Custom dashboards for E-commerce: SEO overview
Today I will talk about a custom dashboard that gives you an overview of SEO for your e-commerce website.
To use this dashboard you need to set up e-commerce tracking in Google Analytics first. You can find more detailed information about how it is done here.
The main objectives of this custom dashboard are:
- to help you keep track of how your e-business performs in the search engines, and
- focus on the products and keywords that have the greatest potential and require lower investment in terms of time and / or money.
Widget 1: Visits from organic search results
This widget displays the total number of users that found your site through a search in any of the search engines. Visits from other channels, such as paid search like AdWords, are filtered out.
Widget 2: Revenue from organic search
Here you can see how much your website earns from the visitors who come there through organic search.
Widget 3: Completed transactions from the organic search
The number of transactions / orders executed by the visitors who found your site in organic search.
Widget 4: Most Popular Search Engines
This pie chart shows which search engines drive the most traffic to your site. It shows only the organic (or “free”) visits: traffic type is set to “organic” (= “organic”), which filters out such traffic as AdWords / CPC traffic.
Widget 5: Keywords with largest revenues
The table contains 10 words responsible for the highest product revenue during the selected time period. The conversion rate in this table will almost always be higher than average since this widget is sorted by highest revenue.
Widget 6: Keywords with largest average order
Visits originating from keywords in this table result in the highest average order value. You will need a fairly large amount of data before this table has some form of statistical significance.
Widget 7: Visits and revenue by channel
This widget shows how many visits and revenue comes from organic search and how it stands in relation to other channels such as paid search or social networks.
Widget 8: Most popular keywords
This widget will help you to see the top 10 keywords that visitors type into a search engine’s input field before clicking “search” and then clicking on your particular web page in search results. The column “Per Session” tells you how much income each visit for each of these search terms has generated – on average.
Widget 9: Internal search terms
The prerequisite for this widget is that you set the tracking of internal search (how people use search on your site) in Google Analytics. The table shows what people are looking for on your site. Many searches and a low number of transactions for a particular keyword or phrase can give you inspiration for the supply of the products you can expand.
Here you can download the template for SEO Overview dashboard.
How to set up Site Search
Site search must be set up for each reporting view in which you want to see user search activity.

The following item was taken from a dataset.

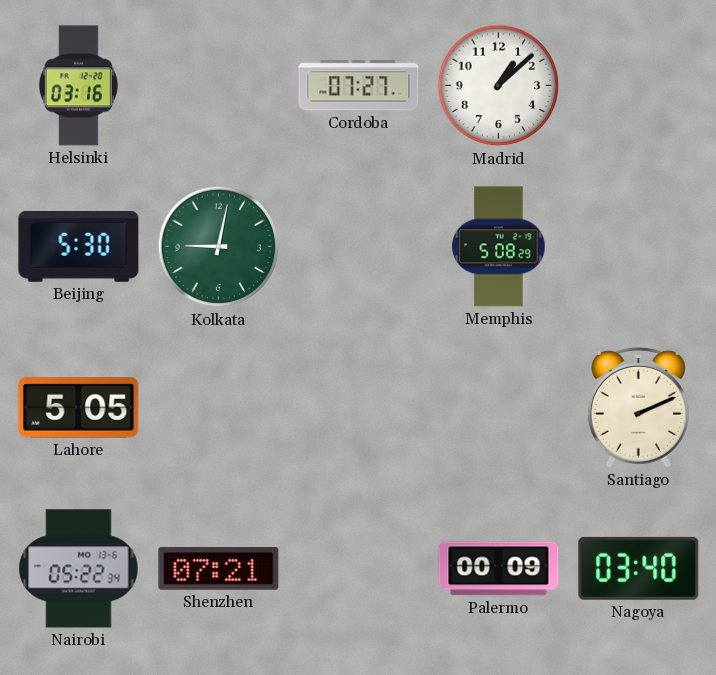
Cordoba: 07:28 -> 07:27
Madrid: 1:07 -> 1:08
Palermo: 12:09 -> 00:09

To set up Site search for a view:
- Sign in to your Google Analytics account
- Navigate to a view in which you want to set up Site search.
- Click View Settings
- Under Site Search Settings, set Site search tracking to ON.
- In the Query Parameter field, enter the word or words that designate an internal query parameter, such as “term, search, query”. Sometimes the word is just a letter, such as “s” or “q”. Enter up to five parameters, separated by commas.
- Select whether or not you want Analytics to strip the query parameter from your URL. This strips only the parameters you provided, and not any other parameters in the same URL.
- Select whether or not you use categories, such as drop-down menus to refine a site search.
If you select No, you are finished. Click Save Changes.
If you select Yes:
- In the Category Parameter field, enter the letters that designate an internal query category such as ‘cat, qc’.
- Select whether or not you want Analytics to strip the category parameters from your URL. Note that this strips only the parameters you provided, and not any other parameters in the same URL. This has the same functionality as excluding URL query parameters in your Main view: if you strip the category parameters from your Site Search View, you don’t have to exclude them again from your Main View.